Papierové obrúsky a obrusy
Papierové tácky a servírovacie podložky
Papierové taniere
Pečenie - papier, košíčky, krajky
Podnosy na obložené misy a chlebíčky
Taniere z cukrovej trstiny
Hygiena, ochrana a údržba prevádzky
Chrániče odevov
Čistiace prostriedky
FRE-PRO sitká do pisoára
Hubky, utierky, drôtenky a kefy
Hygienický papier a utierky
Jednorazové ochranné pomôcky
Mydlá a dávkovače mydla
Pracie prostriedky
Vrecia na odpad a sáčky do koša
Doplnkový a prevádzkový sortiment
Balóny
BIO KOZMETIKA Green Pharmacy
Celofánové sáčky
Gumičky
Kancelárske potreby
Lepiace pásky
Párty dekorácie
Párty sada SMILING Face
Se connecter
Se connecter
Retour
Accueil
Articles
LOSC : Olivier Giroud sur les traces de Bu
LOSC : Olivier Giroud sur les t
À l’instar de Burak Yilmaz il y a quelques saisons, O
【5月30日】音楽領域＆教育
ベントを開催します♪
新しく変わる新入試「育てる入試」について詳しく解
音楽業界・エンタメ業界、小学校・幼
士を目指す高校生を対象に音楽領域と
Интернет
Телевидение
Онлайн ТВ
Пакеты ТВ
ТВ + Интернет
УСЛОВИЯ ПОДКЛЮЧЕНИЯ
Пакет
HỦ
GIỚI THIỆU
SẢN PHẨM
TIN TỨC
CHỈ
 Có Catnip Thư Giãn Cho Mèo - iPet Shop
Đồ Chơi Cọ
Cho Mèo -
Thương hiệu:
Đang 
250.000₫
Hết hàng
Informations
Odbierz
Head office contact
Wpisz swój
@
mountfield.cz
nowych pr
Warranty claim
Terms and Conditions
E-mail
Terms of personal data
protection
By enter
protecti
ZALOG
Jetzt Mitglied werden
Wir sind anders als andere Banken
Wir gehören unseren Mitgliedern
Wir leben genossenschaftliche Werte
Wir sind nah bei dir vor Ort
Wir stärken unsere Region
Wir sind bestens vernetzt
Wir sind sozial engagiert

========================

- [What is needed] Report every line of the records that contains the string "prostriedky", matching case exactly.

- [Completed exercise]
Čistiace prostriedky
Pracie prostriedky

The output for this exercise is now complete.